Segment Timestamps: 06:04 – 07:01
Discussion: Reports of six arrests in the Waka Flocka Flame bus shooting.
Commentary on why the crime was solved quickly when Tupac’s murder never was, segue into Muppet-related gags based on Waka Flocka’s name.
Notable Quotes:
Memorable moment: Imagining Waka Flocka as part of the Muppets, defending a tour bus "like the gauntlet."
Segment Timestamps: 07:01 – 08:55
Discussion: At 81, Little Richard is retiring. The hosts muse over his flamboyance, sexuality, and survival as a black gay entertainer through turbulent decades.
Extended, candid banter about his “blood being a cure for something,” debating whether he truly tried to present as straight, and researching his brief marriage.
Notable Quotes:
Memorable moment: Delving into his Wikipedia page live, the hosts reconstruct Little Richard’s tumultuous personal life with irreverence and odd admiration.
Segment Timestamps: 08:55 – 12:51
Discussion: Imagining a violent, adult version of Sesame Street starring a gun-toting Snuffleupagus in the midst of a “shooting.”
Classic absurdist banter about turning children’s programming into gritty action flicks.
Notable Quotes:
Memorable moment: “Muppet shootout” idea—hosts egg each other on about puppet gunplay.
Segment Timestamps: 13:10 – 13:40
This episode is a rapid-fire blend of roast-style comedy, nostalgia, and irreverent takes on pop culture news and personalities.

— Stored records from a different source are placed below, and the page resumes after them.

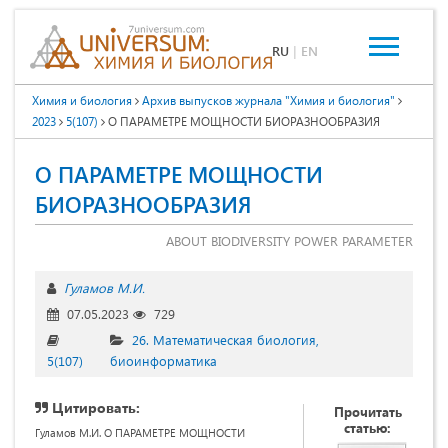
RU
|
EN
Химия и биология
Архив выпусков журнала "Химия и биология"
2023
5(107)
О ПАРАМЕТРЕ МОЩНОСТИ БИОРАЗНООБРАЗИЯ
О ПАРАМЕТРЕ МОЩНОСТИ
БИОРАЗНООБРАЗИЯ
ABOUT BIODIVERSITY POWER PARAMETER
Гуламов М.И.
07.05.2023
729
26. Математическая биология,
5(107)
биоинформатика
Цитировать:
Прочитать
статью:
Гуламов М.И. О ПАРАМЕТРЕ МОЩНОСТИ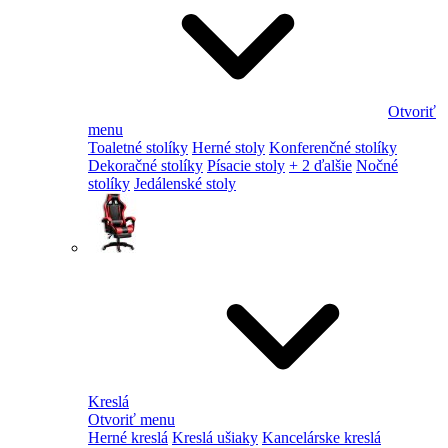
Otvoriť
menu
Toaletné stolíky
Herné stoly
Konferenčné stolíky
Dekoračné stolíky
Písacie stoly
+ 2 ďalšie
Nočné
stolíky
Jedálenské stoly
Kreslá
Otvoriť menu
Herné kreslá
Kreslá ušiaky
Kancelárske kreslá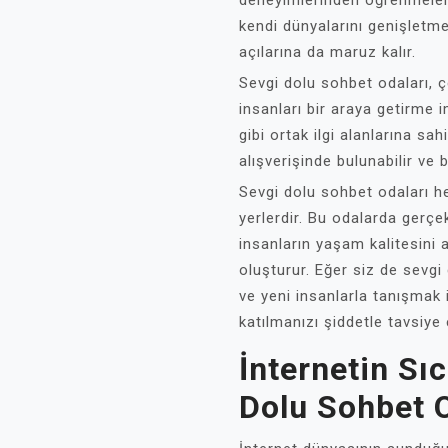
deneyimlerinden öğrenmeleri
kendi dünyalarını genişletm
açılarına da maruz kalır.
Sevgi dolu sohbet odaları, ç
insanları bir araya getirme 
gibi ortak ilgi alanlarına sah
alışverişinde bulunabilir ve bi
Sevgi dolu sohbet odaları he
yerlerdir. Bu odalarda gerçe
insanların yaşam kalitesini a
oluşturur. Eğer siz de sevgi
ve yeni insanlarla tanışmak 
katılmanızı şiddetle tavsiye 
İnternetin Sı
Dolu Sohbet O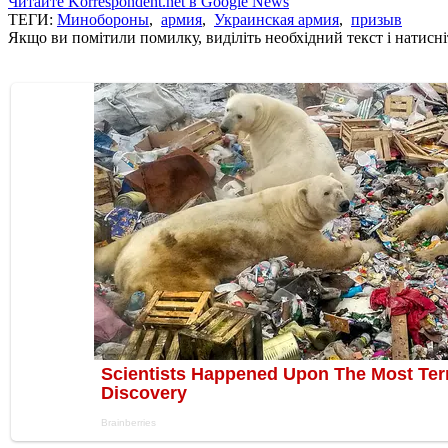
Читайте Korrespondent.net в Google News
ТЕГИ:
Минобороны
,
армия
,
Украинская армия
,
призыв
Якщо ви помітили помилку, виділіть необхідний текст і натисніт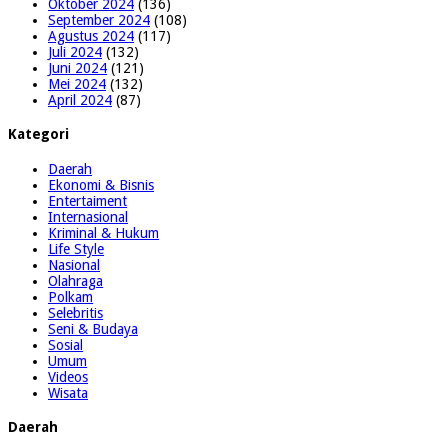
Oktober 2024
(136)
September 2024
(108)
Agustus 2024
(117)
Juli 2024
(132)
Juni 2024
(121)
Mei 2024
(132)
April 2024
(87)
Kategori
Daerah
Ekonomi & Bisnis
Entertaiment
Internasional
Kriminal & Hukum
Life Style
Nasional
Olahraga
Polkam
Selebritis
Seni & Budaya
Sosial
Umum
Videos
Wisata
Daerah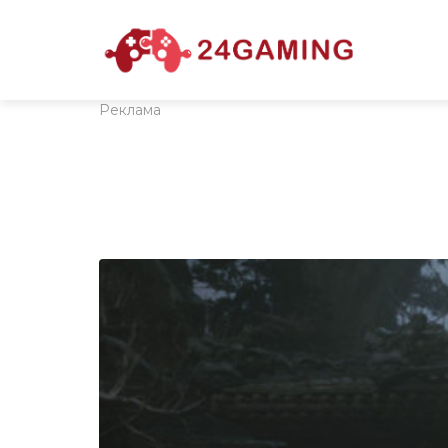
Реклама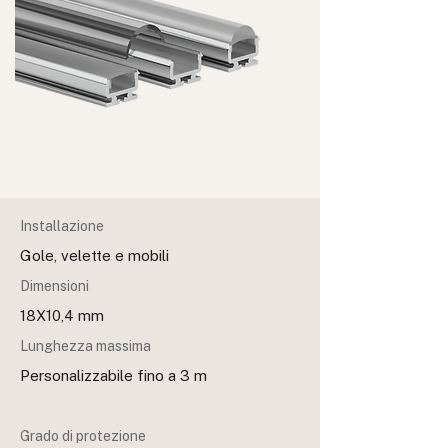
Installazione
Gole, velette e mobili
Dimensioni
18X10,4 mm
Lunghezza massima
Personalizzabile fino a 3 m
Grado di protezione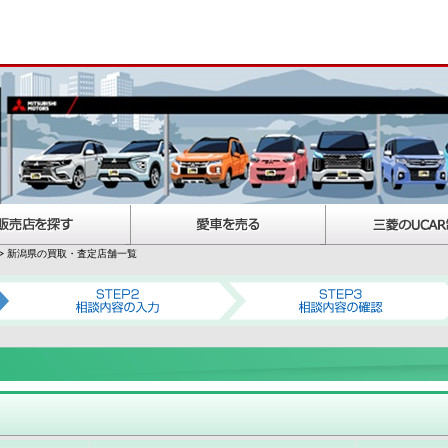
新潟県の買取・査定店舗一覧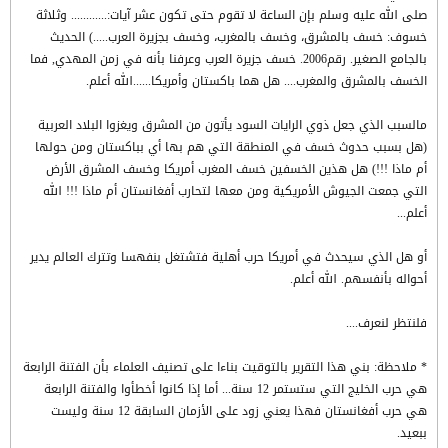
صلى الله عليه وسلم بإن الساعة لا تقوم حتى تكون عشر آيات:............ وثلاثة
خسوف: خسف بالمشرق، وخسف بالمغرب، وخسف بجزيرة العرب.....) الحديث
بالجامع الصغير. رقم2006. خسف جزيرة العرب وعرفنا بأنه في زمن المهدي, فما
الخسف بالمشرق والمغرب.... هل هما باكستان وأمريكا......الله أعلم.
مالسبب الذي جعل ذوي الرايات السود يأتون من المشرق ويغزوا البلاد العربية
(هل بسبب حدوث خسف في المنطقة التي هم بها أي بباكستان ومن حولها
أم ماذا !!!) هل هذين الخسفين خسف المغرب أمريكا وخسف المشرق الأرض
التي جمعت الجيوش الأمريكية ومن معها لتحارب أفغانستان أم ماذا !!! الله
أعلم...
أو هل الذي سيحدث في أمريكا حرب أهلية فتشتغل بنفهسا وتترك العالم يدير
أحواله بأنفسهم. الله أعلم.
فلنتظر لنعرف....
* ملاحظة: بني هذا التقرير بالتوقيت بناءا على تصنيف العلماء بأن الفتنة الرابعة
هي حرب الخليج التي ستستمر 12 سنة... أما إذا كانوا أخطأوا والفتنة الرابعة
هي حرب أفغانستان فهذا يعني زود على الأزمان السابقة 12 سنة وليست
ببعيد.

Holmberg and his crew’s style is unapologetically brash and offbeat, making for an unpredictable—if not always politically correct—roundup of entertainment headlines and off-the-wall tangents.
Perfect for: Fans of edgy morning radio, ‘80s/‘90s TV nostalgia, and anyone who enjoys unscripted banter that walks the line between clever and chaotic.